I have been given the system: $$\begin{cases}\dot{x}=-x+y^2\\\\ \dot{y}=x^2-y\end{cases}$$ (Note: the left hand sides should be x and y with a dot on top however I can't quite find how to write that, if anyone could edit that in for me I would appreciate it)
From here I've been tasked to find the equilibria and determine their stabilities.
I'm happy to show working if necessary however I found: Equilibria are $(0,0)$ and $(1,1)$.
From here: $(0,0)$ is a first kind asymptotically stable node as for $Df(0,0)$, the eigenvalues $λ_{1,2} =-1<0$ with $λ_1$=$λ_2$. Does this count as 'determining the stability of the equilibria by linearisation', I'm unsure exactly what this means.
I am however having trouble with $(1,1)$: I can see that $Df(1,1)$ has negative trace (-2) and determinant (-3), with eigenvalues $λ_{1,2}=1 \pm 2$. Looking through my notes I'm unsure how I can use this information to get the result I want. Am I approaching this the right way? If so, how can I use what I've found to determine $(1,1)$'s stability (and why if you can)?
Any pointers provided would be greatly appreciated, I'm trying to get ahead of my final weeks of content so I don't feel rushed with exam szn looming, so I'm missing a lot of understanding which I'm aiming to improve by getting ahead.
Everything you obtained looks OK to me. Except I obtain $\{ \lambda_1, \lambda_2 \} = \{ -3, 1 \}$ at the equilibrium $(1,1)$ (not $\{ -1, 3 \}$). So you have a positive eigenvalue.

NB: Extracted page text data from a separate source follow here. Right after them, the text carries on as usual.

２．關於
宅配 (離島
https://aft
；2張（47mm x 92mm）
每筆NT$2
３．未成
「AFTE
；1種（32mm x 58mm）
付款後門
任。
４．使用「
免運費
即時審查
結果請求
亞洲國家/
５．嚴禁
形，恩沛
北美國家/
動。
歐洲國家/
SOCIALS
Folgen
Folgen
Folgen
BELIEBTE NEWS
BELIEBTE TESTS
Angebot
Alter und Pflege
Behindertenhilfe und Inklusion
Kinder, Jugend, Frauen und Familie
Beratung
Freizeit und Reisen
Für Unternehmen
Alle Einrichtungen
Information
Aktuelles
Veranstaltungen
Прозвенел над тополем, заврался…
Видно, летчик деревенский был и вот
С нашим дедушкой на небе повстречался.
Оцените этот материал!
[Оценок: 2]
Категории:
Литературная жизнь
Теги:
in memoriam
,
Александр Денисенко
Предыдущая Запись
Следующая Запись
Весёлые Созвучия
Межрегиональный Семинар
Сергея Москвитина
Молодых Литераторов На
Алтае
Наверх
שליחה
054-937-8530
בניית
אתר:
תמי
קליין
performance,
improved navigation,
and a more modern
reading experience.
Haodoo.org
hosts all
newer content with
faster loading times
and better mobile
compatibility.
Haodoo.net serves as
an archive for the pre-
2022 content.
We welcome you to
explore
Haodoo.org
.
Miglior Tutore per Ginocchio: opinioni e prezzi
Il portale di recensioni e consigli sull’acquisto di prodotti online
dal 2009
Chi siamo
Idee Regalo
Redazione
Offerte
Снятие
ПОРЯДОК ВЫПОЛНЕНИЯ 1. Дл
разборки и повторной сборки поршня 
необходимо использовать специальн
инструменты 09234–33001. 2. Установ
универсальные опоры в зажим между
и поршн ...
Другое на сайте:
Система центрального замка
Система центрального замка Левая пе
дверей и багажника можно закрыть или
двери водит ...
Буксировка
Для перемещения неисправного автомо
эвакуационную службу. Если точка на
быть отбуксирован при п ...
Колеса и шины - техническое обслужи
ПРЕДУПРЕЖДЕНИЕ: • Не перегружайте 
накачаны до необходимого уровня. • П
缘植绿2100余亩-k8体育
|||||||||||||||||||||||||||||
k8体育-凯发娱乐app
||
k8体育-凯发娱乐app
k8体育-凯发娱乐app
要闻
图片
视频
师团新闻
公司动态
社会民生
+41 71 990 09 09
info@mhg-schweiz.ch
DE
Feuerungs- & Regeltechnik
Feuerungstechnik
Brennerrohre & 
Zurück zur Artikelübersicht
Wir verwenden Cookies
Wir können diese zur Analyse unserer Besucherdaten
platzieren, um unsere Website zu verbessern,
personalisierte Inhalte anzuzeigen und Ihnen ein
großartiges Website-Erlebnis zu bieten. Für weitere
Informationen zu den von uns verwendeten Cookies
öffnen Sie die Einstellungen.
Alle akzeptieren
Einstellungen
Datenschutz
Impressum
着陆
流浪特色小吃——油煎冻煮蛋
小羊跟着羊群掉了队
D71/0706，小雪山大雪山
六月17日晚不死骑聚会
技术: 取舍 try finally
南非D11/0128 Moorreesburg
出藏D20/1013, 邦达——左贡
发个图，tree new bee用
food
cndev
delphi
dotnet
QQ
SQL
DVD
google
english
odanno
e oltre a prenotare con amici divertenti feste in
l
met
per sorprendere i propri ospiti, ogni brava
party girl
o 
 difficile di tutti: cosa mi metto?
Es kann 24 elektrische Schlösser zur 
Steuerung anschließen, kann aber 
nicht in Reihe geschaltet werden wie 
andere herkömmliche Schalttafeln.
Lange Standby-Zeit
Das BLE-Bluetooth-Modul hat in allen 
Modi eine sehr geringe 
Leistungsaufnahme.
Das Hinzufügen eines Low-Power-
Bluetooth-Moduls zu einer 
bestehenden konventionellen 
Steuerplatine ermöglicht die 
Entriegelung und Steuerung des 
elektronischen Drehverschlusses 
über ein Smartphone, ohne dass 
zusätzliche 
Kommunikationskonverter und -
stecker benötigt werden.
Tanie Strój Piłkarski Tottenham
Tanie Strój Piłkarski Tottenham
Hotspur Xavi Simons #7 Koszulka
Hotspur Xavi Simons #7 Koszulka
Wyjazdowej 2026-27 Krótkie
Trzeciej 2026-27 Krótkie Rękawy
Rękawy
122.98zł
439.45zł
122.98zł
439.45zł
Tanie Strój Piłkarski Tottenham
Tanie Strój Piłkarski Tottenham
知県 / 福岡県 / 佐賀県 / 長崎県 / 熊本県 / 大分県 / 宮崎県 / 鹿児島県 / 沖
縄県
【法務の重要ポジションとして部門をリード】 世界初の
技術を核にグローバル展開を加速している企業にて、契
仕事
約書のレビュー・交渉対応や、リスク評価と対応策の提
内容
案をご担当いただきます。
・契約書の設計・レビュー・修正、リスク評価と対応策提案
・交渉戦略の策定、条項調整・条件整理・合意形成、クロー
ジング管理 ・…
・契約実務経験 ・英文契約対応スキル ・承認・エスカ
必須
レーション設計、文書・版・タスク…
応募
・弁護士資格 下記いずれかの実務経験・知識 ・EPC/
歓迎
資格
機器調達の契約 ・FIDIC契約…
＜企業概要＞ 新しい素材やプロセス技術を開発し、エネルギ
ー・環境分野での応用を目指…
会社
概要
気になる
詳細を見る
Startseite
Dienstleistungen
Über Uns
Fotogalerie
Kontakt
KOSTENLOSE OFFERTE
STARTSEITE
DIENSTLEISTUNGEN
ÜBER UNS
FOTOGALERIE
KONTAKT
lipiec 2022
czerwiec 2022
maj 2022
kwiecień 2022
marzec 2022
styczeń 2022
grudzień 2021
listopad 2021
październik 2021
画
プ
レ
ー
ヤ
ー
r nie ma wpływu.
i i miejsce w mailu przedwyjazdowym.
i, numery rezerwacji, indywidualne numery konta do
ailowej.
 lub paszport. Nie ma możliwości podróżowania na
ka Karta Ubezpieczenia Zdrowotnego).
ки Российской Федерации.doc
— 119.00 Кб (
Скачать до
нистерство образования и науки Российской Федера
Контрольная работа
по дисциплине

Let us look at what happens when you consider a small perturbation near this equilibrium. Write $(x,y) = (1+a,1+b)$. By linearization, these small perturbations evolve following the system $$ \dot{a} = -a + 2b \\ \dot{b} = 2a - b $$ In short $\dot{v} = M v$ where $v = (a,b)$ and $M$ is the matrix. The fact that you found a positive eigenvalue means that there exists an initial data $v_0 = (a_0,b_0)$ (the eigenvector associated with the eigenvalue) such that $e^{3t}v_0$ is a solution to this equation. The norm of this solution grows with time. Even if you started with the initial data $(1,1) + \varepsilon v_0$, which is very close to the equilibrium, the solution would (at first order) be $(1,1) +\varepsilon e^{3t} v_0$, growing further and further away. So this equilibrium is unstable.